[image-1]There was a moment on Saturday evening as I walked from the Bar at Husk to Fast and French that it occurred to me that I had Broad Street all to myself. This is no exaggeration. Just me, walking the sidewalk with a raincoat on, desperately trying not to slip and fall whenever I stepped on a steel grate or a particularly slick set of bricks.

To say it was magical would be overstating it; it was far too wet, and my jeans were far too soaked for such thoughts. But still, the never-ending deluge couldn’t dampen my spirits. 

And apparently, Bonnie’s rains haven’t dampened the spirits of my fellow Spoletians.

Earlier today, I reached out Spoleto’s Jennifer Scott to inquire about Bonnie’s impact on the fest, and she was decidedly forthcoming. The rains forced several Cistern shows to move to the TD Arena, and while it did affect walk-up sales, the shows had all sold rather well to begin with, so any financial hits were but a minor stumble — much like the one I took outside of City Hall. Needless to say, I recovered before completely losing my balance and otherwise busting my bum on the sidewalk. 

Scott noted that all other shows went on as planned. “There were no issues with bridge closures or any of that kind of weather malarkey, so people could get to everything and did,” she says. 

However, the much-anticipated Porgy and Bess simulcast Monday in Marion Square was affected, natch. “Last night’s simulcast would most definitely had more people without the rain, but hundreds still showed up to enjoy what I found an incredibly intimate and enriching way to experience the production,” Scott says. “The rain was heaviest during the hurricane scene, and many plucky souls stayed until the end.”

Good for them. Porgy and Bess is a fine show, one that I wish more Charlestonians would have the opportunity to see. 

If you were unable to attend last night’s simulcast, you have a chance to see a rebroadcast of the opera for free at West Ashley High School tonight at 7:30 p.m. Scott notes that the closeups on the actors add to the thrill of the show and that unlike the show I attended on Friday, all of the words will be crystal clear to the audience. 

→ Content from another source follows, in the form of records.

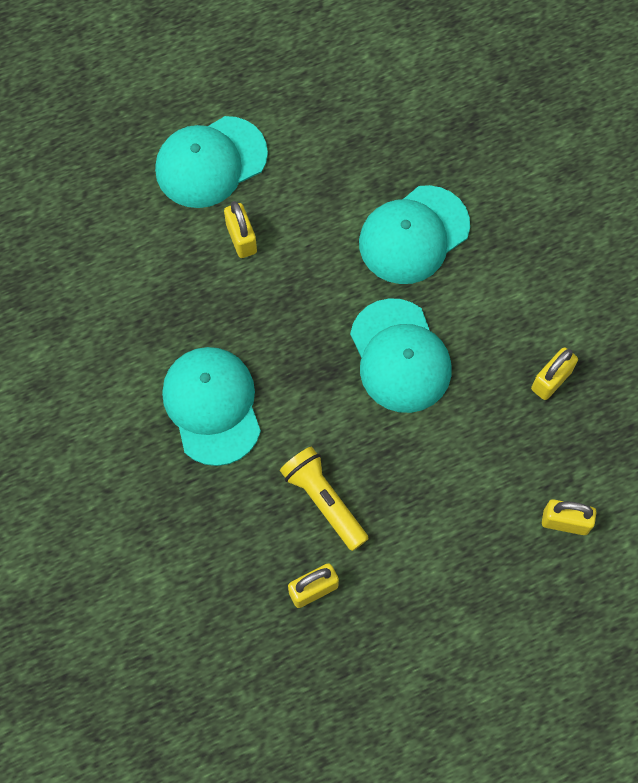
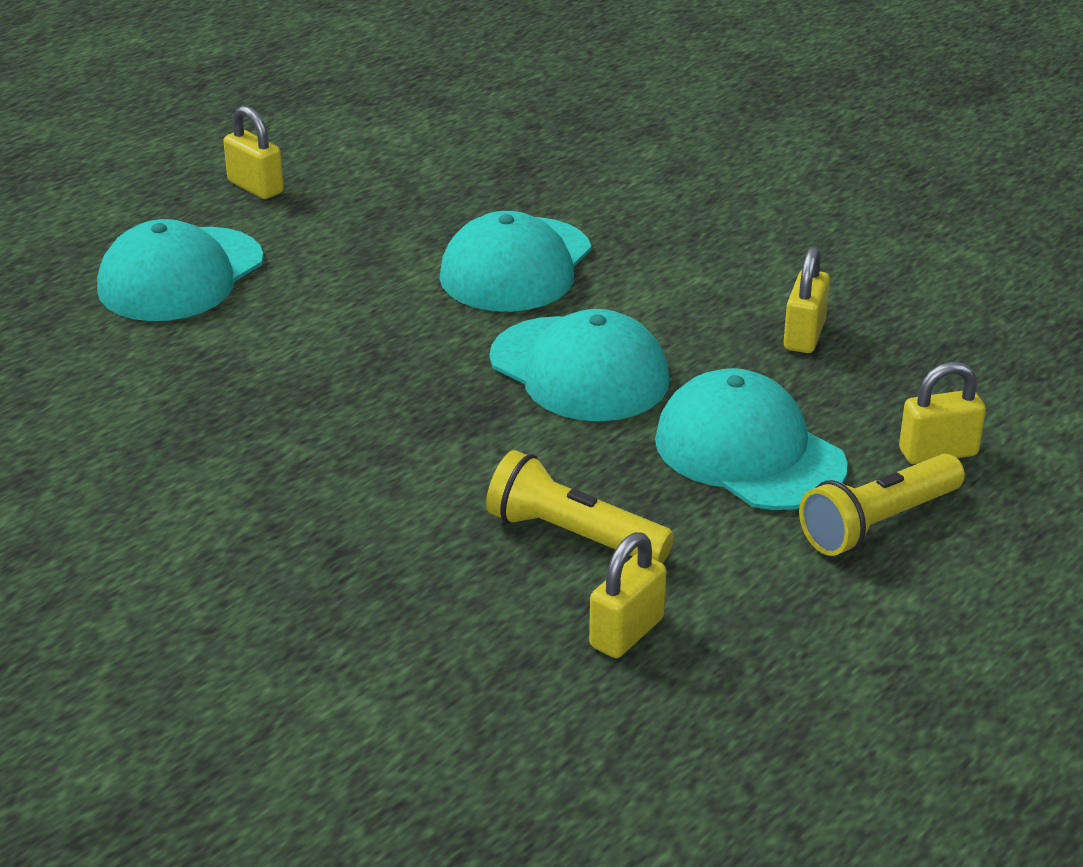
camera: 25 degrees left, 35 degrees down
(212, 406) = (329, 491): turquoise cap -> turquoise cap (749, 452)
(241, 238) = (270, 328): yellow padlock -> yellow padlock (255, 187)
(494, 566) = (878, 523): none -> yellow flashlight

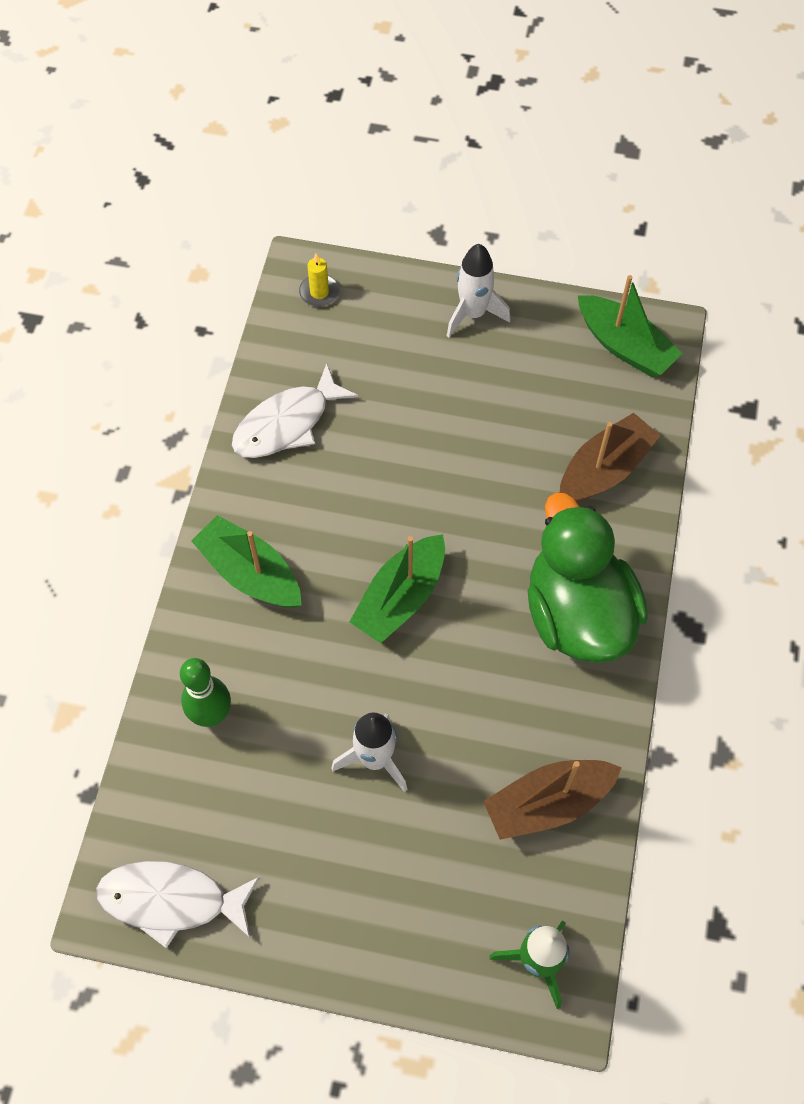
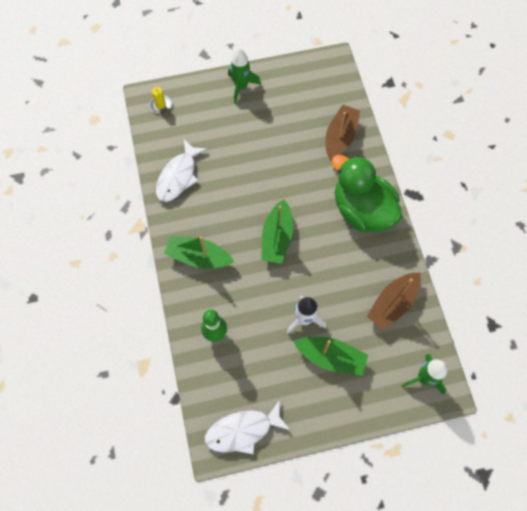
camera: 25 degrees left, 5 degrees up
(473, 314) = (241, 87): white rocket -> green rocket
(624, 346) = (320, 75): green boat -> green boat (331, 357)

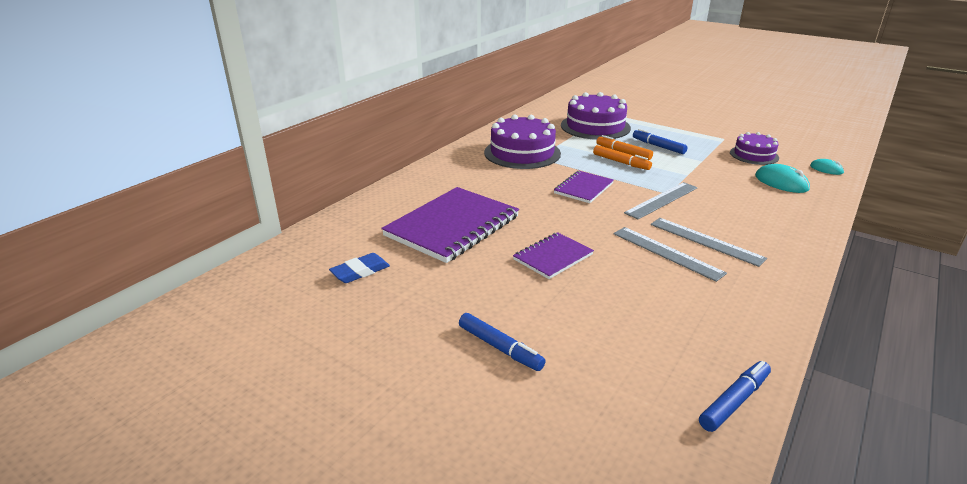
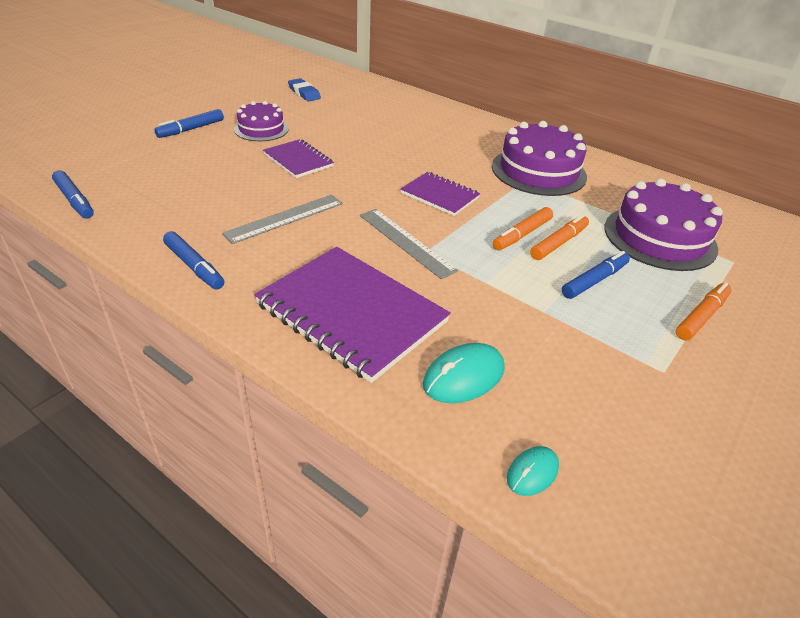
camera: 90 degrees right, 10 degrees up
(452, 226) = (363, 125): purple notebook -> purple notebook (351, 313)
(670, 126) = (701, 317): none -> orange marker
(706, 241) = (300, 249): grey ruler -> none
(754, 155) = (585, 384): purple cake -> purple cake (261, 129)
(773, 287) = (194, 266): none -> blue marker

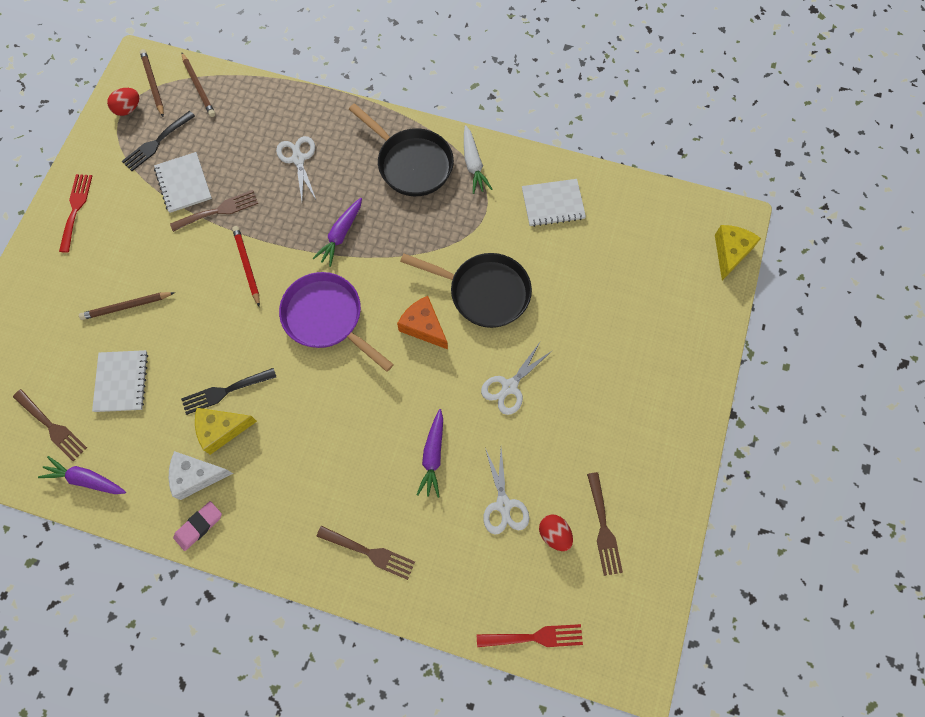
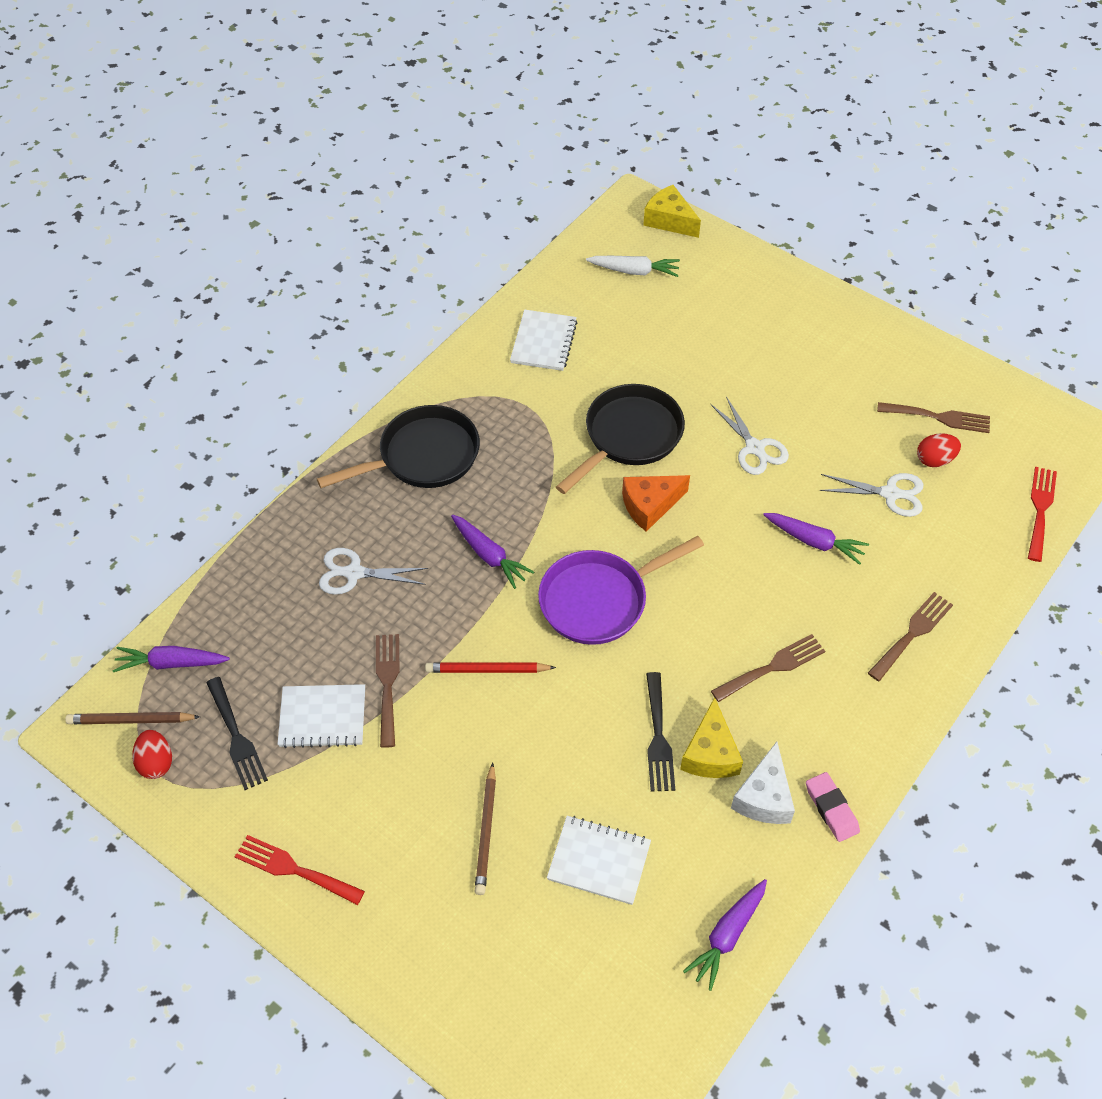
camera: 70 degrees left, 15 degrees down
(52, 427) = (635, 967): brown fork -> brown fork (772, 667)
(198, 87) = (171, 663): brown pencil -> purple carrot
(473, 164) = (455, 397): white carrot -> white carrot (634, 271)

More importantly, if you aren’t already a Porgy and Bess ticketholder, this will be your last chance to see the show. After Spoleto, this particular incarnation of Porgy is gone, perhaps, forever. Spoleto recorded the opera strictly for this one-time rebroadcast. “The Gershwin estate is extremely protective of its rights,” Scott says. “We do not have the rights for anything other than the six live performances, and we got special permission for [Monday] and tomorrow.”

She adds, “It will exist as a live experience only, so soak it up!”